» **Reading passage**:
◆ ◆ ◆

Submitted by Dr. Robert F. Lane on
REMEMBER - start with Blogs 1-74 on the CancerDocTalk.com for practical advise on running your Bell Lap, understanding and making the most out of interaction with doctors, evaluating data and making decisions.
Wendell had something I had never seen before. I might have mistaken it for courage, but it was something else - something that didn't need courage. He was 55, fit and healthy, just a little pale and a little slower on his track workouts
Wendell never saw it coming, but AML, Acute Myelogenous Leukemia, had just arrived which in 1982 was a virtual death sentence.
Distraught for them, I began to describe the catastrophic news of his diagnosis. There were only three medical care options. If he took no treatment, he would probably only survive a few weeks. If he took some relatively non-toxic chemotherapy that could be given in the office, the growth of the leukemia might slow down enough that he might survive an average of three months. Alternatively, there was a third option: he could be admitted to the hospital immediately and started on the best, albeit very toxic, chemotherapy which offered an 80% chance of complete remission (average survival of two years) and a long shot chance of cure.
That treatment would initially involve 4-6 weeks of hospitalization with significant chemotherapy toxicity and about a 10% chance of dying soon in the process. If the treatment was successful at inducing remission, it would be followed by multiple similar hospitalizations for complex cycles of chemotherapy over the course of a year. I told him that despite the arduousness of such treatment, option 3 is exactly what everyone under the age of 70 had always chosen.

◆ ◆ ◆

» **Recorded data**:
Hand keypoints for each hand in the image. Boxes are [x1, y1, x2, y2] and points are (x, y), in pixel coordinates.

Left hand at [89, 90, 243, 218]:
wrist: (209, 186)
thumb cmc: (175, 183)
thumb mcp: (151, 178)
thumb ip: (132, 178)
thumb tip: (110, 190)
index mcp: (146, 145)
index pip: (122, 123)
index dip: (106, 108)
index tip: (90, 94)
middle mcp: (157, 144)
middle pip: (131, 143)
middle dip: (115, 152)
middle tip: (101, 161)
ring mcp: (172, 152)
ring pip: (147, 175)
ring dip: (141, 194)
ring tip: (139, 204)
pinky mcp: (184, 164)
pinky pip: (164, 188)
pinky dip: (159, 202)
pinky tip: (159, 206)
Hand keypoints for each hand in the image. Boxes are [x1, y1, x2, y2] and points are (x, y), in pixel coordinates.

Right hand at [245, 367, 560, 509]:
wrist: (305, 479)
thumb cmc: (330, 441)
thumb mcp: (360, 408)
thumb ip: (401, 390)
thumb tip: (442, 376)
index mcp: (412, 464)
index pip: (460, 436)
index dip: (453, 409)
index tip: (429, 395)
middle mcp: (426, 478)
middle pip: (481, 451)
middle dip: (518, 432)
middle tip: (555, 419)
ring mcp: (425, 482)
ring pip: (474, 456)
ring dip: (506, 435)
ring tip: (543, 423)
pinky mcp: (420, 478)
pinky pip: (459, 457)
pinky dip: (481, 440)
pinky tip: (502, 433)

◆ ◆ ◆

» **Activity list**:
**a.** In the passage about Wendell, what chance of complete remission did the hospital chemotherapy offer?
**b.** Please duplicate the part of the passage about Wendell that begins at the words "Distraught for them, I" and ends after the words "chance of cure.".

» **Responses to the tasks**:
**a.** An 80% chance, with an average survival of two years.

**b.**
Distraught for them, I began to describe the catastrophic news of his diagnosis. There were only three medical care options. If he took no treatment, he would probably only survive a few weeks. If he took some relatively non-toxic chemotherapy that could be given in the office, the growth of the leukemia might slow down enough that he might survive an average of three months. Alternatively, there was a third option: he could be admitted to the hospital immediately and started on the best, albeit very toxic, chemotherapy which offered an 80% chance of complete remission (average survival of two years) and a long shot chance of cure.